Task description: Word for word, restate the lines from the start of the data below through the line containing "33: (542, 104, 0.46)".

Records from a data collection
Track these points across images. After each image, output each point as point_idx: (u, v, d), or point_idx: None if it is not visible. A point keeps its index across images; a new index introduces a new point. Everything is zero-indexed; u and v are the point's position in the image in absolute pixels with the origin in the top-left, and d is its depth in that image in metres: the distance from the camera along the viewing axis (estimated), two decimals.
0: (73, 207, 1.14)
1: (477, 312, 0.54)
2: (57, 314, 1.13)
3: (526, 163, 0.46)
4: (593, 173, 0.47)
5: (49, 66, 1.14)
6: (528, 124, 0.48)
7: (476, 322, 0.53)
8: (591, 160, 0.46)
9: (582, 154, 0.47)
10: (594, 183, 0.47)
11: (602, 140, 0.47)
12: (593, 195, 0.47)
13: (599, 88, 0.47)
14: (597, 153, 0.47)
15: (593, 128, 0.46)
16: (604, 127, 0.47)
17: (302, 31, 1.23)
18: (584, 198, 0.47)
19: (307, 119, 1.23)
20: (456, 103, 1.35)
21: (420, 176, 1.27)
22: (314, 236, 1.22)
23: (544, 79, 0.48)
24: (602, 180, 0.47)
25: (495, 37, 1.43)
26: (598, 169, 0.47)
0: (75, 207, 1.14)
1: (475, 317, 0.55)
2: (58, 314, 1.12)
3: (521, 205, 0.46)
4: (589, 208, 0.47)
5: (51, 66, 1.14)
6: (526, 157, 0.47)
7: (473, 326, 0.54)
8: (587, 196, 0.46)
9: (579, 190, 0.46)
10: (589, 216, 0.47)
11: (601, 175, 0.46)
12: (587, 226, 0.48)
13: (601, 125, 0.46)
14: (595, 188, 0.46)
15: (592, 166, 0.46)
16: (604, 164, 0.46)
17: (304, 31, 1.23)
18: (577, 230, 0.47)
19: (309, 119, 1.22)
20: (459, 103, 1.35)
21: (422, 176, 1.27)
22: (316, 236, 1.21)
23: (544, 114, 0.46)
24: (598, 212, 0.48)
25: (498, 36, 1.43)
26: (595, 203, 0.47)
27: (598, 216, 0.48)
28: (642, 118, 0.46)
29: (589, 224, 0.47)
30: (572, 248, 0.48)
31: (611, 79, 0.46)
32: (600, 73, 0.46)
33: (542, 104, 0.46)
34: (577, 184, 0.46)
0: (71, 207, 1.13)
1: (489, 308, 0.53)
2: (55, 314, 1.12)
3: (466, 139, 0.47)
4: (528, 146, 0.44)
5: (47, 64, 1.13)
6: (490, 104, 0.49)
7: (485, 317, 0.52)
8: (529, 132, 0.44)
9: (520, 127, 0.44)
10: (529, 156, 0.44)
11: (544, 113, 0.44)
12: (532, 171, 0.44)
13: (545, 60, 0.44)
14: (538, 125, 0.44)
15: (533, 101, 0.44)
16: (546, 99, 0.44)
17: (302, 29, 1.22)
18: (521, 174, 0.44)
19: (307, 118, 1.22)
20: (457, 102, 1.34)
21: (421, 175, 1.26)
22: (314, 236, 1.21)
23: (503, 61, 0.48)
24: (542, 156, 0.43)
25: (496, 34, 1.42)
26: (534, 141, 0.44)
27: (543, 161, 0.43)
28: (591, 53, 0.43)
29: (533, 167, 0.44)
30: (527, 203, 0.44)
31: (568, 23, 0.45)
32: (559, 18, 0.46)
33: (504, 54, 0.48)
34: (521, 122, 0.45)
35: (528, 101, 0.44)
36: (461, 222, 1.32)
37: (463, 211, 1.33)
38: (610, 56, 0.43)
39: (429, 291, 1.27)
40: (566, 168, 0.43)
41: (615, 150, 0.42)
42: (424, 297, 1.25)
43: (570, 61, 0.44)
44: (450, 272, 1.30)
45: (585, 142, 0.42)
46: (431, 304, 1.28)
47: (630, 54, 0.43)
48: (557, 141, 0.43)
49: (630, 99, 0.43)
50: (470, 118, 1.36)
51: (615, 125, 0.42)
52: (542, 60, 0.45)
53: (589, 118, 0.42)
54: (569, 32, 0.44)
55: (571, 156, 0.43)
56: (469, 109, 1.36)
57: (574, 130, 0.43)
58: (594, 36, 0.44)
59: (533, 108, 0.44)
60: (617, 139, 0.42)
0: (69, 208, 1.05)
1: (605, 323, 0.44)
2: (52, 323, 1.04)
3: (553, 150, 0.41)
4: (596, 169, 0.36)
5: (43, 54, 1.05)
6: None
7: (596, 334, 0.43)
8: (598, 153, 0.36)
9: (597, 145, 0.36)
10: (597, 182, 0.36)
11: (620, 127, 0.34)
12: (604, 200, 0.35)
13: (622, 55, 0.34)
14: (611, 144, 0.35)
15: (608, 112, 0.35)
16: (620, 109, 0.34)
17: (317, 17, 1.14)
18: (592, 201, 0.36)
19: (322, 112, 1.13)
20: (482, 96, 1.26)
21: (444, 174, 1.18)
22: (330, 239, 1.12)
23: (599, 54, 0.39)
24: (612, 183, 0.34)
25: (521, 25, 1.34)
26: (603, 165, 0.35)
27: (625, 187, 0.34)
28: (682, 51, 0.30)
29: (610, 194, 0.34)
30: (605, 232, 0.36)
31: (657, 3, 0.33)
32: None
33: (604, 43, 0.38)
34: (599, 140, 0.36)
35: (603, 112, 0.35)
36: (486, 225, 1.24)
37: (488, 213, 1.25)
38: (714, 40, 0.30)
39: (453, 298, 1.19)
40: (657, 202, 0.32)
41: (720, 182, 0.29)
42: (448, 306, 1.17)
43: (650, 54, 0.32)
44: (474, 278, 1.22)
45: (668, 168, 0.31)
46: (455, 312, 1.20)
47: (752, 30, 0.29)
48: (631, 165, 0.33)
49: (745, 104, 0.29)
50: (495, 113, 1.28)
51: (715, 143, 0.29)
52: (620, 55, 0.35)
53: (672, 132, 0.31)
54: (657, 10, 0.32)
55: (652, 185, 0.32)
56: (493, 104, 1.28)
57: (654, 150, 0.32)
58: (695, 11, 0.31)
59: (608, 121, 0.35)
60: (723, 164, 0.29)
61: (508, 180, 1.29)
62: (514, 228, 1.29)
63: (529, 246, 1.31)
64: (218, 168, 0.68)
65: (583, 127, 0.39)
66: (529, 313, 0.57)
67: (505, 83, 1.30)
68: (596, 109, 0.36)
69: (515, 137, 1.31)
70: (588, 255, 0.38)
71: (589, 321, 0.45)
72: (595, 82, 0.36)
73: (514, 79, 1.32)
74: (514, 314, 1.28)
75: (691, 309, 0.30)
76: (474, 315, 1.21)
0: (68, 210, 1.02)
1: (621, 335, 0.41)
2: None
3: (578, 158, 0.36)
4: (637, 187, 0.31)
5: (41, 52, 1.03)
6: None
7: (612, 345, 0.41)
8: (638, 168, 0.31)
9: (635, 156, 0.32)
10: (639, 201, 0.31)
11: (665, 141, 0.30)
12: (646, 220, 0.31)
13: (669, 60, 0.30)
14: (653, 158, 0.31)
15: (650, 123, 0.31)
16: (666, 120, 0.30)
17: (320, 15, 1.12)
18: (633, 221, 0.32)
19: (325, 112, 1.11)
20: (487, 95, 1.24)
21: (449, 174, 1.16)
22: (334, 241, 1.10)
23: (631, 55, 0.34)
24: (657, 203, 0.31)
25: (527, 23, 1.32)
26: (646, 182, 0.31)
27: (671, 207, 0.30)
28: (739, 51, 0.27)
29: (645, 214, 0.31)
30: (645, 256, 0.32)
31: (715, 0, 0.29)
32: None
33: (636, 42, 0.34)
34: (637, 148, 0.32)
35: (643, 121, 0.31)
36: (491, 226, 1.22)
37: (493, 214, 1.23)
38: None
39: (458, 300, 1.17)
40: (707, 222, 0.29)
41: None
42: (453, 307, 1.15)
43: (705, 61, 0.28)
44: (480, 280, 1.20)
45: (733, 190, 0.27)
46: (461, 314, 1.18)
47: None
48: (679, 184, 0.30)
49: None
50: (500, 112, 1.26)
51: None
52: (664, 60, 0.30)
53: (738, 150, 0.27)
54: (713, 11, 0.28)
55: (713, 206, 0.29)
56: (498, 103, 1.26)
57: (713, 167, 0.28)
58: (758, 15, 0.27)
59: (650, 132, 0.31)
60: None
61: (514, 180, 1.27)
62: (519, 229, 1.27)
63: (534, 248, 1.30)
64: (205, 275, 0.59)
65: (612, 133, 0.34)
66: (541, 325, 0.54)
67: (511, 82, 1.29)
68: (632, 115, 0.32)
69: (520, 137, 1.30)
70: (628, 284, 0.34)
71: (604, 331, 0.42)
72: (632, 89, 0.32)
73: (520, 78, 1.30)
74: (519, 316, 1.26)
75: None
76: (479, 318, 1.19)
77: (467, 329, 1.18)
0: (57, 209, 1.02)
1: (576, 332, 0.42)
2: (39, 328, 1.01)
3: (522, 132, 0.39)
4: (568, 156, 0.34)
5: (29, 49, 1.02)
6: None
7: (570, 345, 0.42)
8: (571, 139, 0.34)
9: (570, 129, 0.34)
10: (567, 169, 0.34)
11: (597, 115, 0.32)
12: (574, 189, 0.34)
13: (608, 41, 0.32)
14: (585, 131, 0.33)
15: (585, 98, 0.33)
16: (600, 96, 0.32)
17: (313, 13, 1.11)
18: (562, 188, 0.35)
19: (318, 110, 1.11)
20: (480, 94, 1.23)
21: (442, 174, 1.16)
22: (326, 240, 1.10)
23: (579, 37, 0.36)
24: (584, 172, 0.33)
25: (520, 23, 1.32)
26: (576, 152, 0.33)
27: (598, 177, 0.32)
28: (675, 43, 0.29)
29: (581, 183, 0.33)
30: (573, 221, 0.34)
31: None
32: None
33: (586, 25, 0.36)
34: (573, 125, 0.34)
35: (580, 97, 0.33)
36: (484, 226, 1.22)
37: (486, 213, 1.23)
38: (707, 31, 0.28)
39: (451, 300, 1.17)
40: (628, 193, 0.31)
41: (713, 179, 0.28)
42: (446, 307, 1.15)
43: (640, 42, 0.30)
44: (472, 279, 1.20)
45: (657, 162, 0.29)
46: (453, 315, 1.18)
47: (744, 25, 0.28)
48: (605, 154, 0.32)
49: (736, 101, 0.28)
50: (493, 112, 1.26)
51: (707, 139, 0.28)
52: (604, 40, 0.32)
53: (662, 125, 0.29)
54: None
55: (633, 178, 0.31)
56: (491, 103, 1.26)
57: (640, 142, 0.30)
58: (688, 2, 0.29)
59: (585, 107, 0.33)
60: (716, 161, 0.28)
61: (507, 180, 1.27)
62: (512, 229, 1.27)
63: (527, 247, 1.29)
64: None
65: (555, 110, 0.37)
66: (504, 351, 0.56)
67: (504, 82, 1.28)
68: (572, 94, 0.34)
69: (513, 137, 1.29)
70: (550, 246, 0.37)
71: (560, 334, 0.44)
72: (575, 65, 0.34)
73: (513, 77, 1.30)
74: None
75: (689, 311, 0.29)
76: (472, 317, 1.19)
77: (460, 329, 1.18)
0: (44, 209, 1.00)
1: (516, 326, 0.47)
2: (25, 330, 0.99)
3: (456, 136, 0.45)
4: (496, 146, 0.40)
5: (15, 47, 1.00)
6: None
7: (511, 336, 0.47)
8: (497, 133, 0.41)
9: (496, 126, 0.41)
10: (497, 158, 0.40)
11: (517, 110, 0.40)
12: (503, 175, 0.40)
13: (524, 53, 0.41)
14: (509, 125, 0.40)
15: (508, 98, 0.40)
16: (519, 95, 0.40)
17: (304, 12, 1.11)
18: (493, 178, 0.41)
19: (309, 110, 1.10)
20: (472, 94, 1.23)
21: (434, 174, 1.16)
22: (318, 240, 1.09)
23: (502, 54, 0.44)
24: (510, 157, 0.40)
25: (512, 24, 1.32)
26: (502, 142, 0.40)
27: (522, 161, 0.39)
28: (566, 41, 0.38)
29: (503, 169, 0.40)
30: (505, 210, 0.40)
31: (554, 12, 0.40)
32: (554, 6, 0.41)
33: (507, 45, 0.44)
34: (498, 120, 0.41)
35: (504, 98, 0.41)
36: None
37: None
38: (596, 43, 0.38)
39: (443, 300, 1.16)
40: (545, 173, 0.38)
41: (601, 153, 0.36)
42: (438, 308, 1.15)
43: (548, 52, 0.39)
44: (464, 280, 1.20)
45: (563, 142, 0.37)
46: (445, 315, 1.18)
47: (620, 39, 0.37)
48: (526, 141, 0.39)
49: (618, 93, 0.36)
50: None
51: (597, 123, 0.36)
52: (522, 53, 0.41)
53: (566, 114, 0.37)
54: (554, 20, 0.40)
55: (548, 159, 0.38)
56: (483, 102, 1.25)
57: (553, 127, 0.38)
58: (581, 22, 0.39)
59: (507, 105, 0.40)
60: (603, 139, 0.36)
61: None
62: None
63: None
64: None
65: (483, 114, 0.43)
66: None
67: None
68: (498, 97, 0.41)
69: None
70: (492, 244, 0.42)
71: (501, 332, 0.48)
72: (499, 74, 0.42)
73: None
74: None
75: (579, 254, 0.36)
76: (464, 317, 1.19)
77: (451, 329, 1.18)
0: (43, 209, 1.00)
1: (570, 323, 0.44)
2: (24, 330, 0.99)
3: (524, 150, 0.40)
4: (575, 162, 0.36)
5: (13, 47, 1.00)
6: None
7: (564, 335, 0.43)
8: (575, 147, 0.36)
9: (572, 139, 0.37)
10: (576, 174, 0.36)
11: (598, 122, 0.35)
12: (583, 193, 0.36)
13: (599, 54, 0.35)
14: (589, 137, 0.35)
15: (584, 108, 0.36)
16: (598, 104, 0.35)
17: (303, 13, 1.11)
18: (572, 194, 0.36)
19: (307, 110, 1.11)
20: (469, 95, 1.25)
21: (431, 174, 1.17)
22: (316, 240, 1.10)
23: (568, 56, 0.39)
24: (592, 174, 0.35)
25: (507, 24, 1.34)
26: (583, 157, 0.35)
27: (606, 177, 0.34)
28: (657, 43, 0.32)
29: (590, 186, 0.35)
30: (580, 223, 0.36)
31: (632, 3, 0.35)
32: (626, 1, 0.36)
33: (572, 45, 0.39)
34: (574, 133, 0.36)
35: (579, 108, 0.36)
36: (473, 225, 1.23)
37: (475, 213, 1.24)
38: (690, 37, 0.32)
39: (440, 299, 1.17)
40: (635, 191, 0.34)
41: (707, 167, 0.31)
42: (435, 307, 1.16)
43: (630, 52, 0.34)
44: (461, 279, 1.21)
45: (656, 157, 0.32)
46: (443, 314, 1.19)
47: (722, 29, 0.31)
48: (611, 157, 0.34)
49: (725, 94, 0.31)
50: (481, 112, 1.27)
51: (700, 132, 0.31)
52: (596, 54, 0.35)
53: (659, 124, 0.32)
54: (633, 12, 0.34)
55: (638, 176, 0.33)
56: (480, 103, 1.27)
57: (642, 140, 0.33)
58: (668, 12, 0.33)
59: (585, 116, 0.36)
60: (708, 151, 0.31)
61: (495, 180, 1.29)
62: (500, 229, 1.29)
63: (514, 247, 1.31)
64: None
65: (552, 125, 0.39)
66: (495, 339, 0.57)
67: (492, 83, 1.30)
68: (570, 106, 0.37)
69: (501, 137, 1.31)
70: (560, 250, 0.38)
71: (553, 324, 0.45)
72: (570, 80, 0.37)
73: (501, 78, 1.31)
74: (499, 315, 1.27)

Result for this task:
Track these points across images. After each image, output each point as point_idx: (u, v, d), or point_idx: None if it is not visible. A point keeps its index across images; a new index introduces a new point. Everything is zero-indexed; u and v are the point's position in the image in absolute pixels with the origin in the top-left, and d is its depth in that image in metres: the distance from the camera along the viewing axis (estimated), two decimals.
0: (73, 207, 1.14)
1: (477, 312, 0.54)
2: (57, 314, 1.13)
3: (526, 163, 0.46)
4: (593, 173, 0.47)
5: (49, 66, 1.14)
6: (528, 124, 0.48)
7: (476, 322, 0.53)
8: (591, 160, 0.46)
9: (582, 154, 0.47)
10: (594, 183, 0.47)
11: (602, 140, 0.47)
12: (593, 195, 0.47)
13: (599, 88, 0.47)
14: (597, 153, 0.47)
15: (593, 128, 0.46)
16: (604, 127, 0.47)
17: (302, 31, 1.23)
18: (584, 198, 0.47)
19: (307, 119, 1.23)
20: (456, 103, 1.35)
21: (420, 176, 1.27)
22: (314, 236, 1.22)
23: (544, 79, 0.48)
24: (602, 180, 0.47)
25: (495, 37, 1.43)
26: (598, 169, 0.47)
0: (75, 207, 1.14)
1: (475, 317, 0.55)
2: (58, 314, 1.12)
3: (521, 205, 0.46)
4: (589, 208, 0.47)
5: (51, 66, 1.14)
6: (526, 157, 0.47)
7: (473, 326, 0.54)
8: (587, 196, 0.46)
9: (579, 190, 0.46)
10: (589, 216, 0.47)
11: (601, 175, 0.46)
12: (587, 226, 0.48)
13: (601, 125, 0.46)
14: (595, 188, 0.46)
15: (592, 166, 0.46)
16: (604, 164, 0.46)
17: (304, 31, 1.23)
18: (577, 230, 0.47)
19: (309, 119, 1.22)
20: (459, 103, 1.35)
21: (422, 176, 1.27)
22: (316, 236, 1.21)
23: (544, 114, 0.46)
24: (598, 212, 0.48)
25: (498, 36, 1.43)
26: (595, 203, 0.47)
27: (598, 216, 0.48)
28: (642, 118, 0.46)
29: (589, 224, 0.47)
30: (572, 248, 0.48)
31: (611, 79, 0.46)
32: (600, 73, 0.46)
33: (542, 104, 0.46)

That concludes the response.